Essa conversão nada mais é do que uma mudança por conveniência, onde o medo da punição induz à ocultação das tendências consideradas menos dignas, com o fito de granjear a simpatia de Deus e principalmente o aplauso dos homens, como se a perfeição consistisse em varrer a sujeira para debaixo do tapete, apresentando uma aparência impoluta, mas um interior corroído pelo desejo sufocado. É uma ética de leões de circo que, dóceis ante o chicote do domador, guardam em seu interior uma fera sanguinária, pronta a estraçalhar ao primeiro descuido. Quem se arriscaria a levar um para casa a fim de criar como um gato doméstico?
Deus não se deixa enganar por aparências. Quem se contenta com esse ideal de virtude formal, certamente se satisfaz ante a perspectiva de habitar futuramente um céu repleto de hipócritas, de feras domadas, vivendo sob a batuta de um Deus moralmente míope, que não condena a imperfeição, contanto que ela não se manifeste.
A doutrina da reencarnação, como preconizada por Kardec entende que a perfeição não consiste no sufocamento da imperfeição, mas em sua supressão. Essa supressão, por sua vez, decorre de um complexo de fatores que incluem maturidade, educação, desprendimento, altruísmo, e muitos outros que são produto do tempo.

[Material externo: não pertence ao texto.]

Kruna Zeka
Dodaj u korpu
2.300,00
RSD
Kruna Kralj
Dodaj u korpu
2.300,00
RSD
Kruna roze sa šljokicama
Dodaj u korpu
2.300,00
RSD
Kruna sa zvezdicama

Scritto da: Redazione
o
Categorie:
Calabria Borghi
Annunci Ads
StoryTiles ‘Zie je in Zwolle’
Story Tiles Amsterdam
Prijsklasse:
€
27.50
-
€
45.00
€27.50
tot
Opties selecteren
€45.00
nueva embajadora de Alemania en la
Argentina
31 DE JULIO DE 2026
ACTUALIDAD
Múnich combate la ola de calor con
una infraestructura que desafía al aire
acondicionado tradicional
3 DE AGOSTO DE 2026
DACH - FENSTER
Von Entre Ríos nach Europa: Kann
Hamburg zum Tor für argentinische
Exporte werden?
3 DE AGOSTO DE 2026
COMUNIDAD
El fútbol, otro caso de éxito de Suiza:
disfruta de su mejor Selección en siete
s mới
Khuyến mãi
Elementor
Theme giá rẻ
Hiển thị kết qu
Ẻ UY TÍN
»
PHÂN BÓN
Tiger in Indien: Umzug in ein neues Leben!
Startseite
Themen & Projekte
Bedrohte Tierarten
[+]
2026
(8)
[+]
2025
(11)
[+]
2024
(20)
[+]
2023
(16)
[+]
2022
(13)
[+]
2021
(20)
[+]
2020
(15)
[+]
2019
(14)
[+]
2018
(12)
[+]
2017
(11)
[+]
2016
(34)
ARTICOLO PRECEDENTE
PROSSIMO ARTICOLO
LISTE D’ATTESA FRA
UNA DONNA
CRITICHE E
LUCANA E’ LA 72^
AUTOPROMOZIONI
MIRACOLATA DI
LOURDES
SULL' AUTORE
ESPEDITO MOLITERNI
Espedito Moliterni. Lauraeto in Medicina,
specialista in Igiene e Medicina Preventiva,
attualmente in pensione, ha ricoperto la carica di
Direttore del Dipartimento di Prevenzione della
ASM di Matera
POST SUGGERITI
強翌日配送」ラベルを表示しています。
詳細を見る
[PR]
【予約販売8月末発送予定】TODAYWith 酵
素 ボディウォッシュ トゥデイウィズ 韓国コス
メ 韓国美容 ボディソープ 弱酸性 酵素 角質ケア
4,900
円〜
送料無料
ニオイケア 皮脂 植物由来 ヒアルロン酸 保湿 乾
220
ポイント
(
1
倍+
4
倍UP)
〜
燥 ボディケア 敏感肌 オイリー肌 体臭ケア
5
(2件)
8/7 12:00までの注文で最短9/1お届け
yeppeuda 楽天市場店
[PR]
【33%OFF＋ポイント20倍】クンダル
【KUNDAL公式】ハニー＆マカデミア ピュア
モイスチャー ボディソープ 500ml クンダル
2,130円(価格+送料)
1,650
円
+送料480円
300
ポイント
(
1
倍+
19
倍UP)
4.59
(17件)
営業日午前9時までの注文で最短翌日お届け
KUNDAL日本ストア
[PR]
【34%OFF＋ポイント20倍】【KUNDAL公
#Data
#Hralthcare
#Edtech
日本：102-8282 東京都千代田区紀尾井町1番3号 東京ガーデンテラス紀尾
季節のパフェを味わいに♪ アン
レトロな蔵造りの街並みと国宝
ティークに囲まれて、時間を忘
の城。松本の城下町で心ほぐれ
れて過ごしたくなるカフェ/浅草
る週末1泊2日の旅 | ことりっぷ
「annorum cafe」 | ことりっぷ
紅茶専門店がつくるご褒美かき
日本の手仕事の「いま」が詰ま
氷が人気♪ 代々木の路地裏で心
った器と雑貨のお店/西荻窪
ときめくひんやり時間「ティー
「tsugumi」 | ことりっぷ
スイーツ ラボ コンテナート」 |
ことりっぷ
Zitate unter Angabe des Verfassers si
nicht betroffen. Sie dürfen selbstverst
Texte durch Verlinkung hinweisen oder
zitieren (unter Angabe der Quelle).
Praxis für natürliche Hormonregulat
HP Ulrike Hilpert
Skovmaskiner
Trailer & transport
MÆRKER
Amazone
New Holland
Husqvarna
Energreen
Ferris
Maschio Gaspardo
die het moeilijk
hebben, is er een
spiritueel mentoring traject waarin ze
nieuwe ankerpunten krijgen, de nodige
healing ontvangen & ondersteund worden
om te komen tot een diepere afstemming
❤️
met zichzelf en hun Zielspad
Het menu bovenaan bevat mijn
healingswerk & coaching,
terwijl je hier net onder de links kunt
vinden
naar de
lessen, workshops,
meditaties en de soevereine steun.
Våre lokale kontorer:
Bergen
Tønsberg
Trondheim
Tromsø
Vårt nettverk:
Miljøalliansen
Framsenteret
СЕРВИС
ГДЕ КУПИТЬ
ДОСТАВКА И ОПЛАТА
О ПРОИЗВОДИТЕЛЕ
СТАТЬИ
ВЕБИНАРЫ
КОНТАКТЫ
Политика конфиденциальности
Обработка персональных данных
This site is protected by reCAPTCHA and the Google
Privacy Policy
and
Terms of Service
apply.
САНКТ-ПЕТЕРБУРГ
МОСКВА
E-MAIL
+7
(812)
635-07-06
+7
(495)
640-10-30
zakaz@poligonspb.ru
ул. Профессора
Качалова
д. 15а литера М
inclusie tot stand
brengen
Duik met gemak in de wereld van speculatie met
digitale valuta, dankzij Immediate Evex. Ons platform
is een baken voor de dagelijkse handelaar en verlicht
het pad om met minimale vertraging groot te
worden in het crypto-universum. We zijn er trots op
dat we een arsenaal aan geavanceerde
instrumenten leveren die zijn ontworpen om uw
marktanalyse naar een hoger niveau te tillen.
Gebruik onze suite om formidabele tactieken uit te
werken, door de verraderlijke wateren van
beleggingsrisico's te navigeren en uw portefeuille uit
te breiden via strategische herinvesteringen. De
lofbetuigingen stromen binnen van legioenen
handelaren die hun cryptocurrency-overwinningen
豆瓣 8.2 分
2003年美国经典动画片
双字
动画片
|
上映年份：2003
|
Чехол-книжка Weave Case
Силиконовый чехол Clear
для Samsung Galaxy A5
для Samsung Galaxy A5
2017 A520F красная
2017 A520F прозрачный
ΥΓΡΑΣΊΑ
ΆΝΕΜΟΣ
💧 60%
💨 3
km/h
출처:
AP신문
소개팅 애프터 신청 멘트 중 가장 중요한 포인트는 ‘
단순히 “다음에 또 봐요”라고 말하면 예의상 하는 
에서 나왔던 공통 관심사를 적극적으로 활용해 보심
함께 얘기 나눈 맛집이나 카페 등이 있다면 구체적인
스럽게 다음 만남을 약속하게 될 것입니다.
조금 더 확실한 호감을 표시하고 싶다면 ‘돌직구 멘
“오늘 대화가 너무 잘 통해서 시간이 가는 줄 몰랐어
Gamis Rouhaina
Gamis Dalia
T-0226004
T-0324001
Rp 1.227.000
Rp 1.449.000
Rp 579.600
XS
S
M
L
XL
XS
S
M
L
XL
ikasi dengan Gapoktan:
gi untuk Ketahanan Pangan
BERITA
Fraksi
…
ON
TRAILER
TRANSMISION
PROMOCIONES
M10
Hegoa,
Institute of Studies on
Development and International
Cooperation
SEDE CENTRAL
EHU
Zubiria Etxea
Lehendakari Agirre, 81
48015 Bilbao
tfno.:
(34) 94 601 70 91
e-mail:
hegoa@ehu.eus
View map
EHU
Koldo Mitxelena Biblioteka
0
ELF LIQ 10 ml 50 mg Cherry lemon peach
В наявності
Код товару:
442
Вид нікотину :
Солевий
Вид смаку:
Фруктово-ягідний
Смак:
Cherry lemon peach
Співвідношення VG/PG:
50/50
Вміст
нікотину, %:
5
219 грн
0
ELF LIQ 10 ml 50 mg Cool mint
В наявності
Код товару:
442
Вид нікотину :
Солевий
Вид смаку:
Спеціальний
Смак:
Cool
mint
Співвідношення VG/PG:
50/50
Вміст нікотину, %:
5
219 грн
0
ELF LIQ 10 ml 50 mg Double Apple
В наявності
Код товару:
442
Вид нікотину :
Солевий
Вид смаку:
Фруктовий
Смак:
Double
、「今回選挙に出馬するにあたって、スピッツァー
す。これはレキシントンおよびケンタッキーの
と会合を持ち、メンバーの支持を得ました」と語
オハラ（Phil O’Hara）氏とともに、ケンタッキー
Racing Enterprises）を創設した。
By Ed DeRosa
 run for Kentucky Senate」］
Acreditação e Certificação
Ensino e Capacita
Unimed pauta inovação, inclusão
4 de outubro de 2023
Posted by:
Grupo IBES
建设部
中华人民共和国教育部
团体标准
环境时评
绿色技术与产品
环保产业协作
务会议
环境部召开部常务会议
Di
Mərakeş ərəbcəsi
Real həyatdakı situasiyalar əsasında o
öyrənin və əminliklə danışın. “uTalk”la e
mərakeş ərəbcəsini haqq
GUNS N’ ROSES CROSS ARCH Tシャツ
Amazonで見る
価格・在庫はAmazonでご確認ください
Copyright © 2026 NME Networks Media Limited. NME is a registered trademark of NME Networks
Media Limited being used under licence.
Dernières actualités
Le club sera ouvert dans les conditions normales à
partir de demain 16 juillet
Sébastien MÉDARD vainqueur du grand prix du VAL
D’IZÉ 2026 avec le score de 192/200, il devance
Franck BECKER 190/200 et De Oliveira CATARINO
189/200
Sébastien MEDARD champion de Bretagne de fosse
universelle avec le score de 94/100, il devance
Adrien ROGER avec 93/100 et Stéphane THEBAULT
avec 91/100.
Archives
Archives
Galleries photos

Exemplificando: sabemos que todos nós encarnados temos necessidade de possuir alguns bens que nos garantem a sobrevivência. Consideremos, então, três indivíduos diferentes, todos necessitados de determinado bem. O primeiro não hesita em recorrer ao furto para satisfazer sua necessidade. É um meliante. O segundo ambiciona ardentemente aquele bem, mas teme profundamente o castigo legal que pode advir do furto e o julgamento que as outras pessoas poderiam fazer dele, caso fosse descoberto e, nessa linha, reprime seu instinto. O terceiro necessita do bem, mas jamais pensaria na possibilidade de furtá-lo, porque possui dentro de si respeito ao próximo, sentimento de dignidade e já traz profundamente arraigada a consciência de que a satisfação das necessidades tem que decorrer do esforço pessoal.
Na visão dos não reencarnacionistas, perecendo esses três indivíduos simultaneamente, apenas o primeiro iria para o inferno. Os outros dois iriam para o céu. O segundo indivíduo, contudo, não passa de um hipócrita, um leão de circo que, em termos de consciência está a milênios de atingir a evolução do terceiro, mas teria que ser levado ao céu, já que se absteve de fazer o mal.
É lógico que esse é apenas um exemplo didático para ilustrar a lógica reducionista e superficial daqueles que preconizam uma única vida e ainda têm a ingenuidade de crer na existência de um inferno. Falta-lhes a clareza de perceber que Deus é simplesmente luz e perfeição e que o único inferno é aquele que se alimenta da treva da consciência dos que se comprazendo na iniqüidade pensam em utilizar a oportunidade de aperfeiçoamento para a satisfação de seus desejos sórdidos.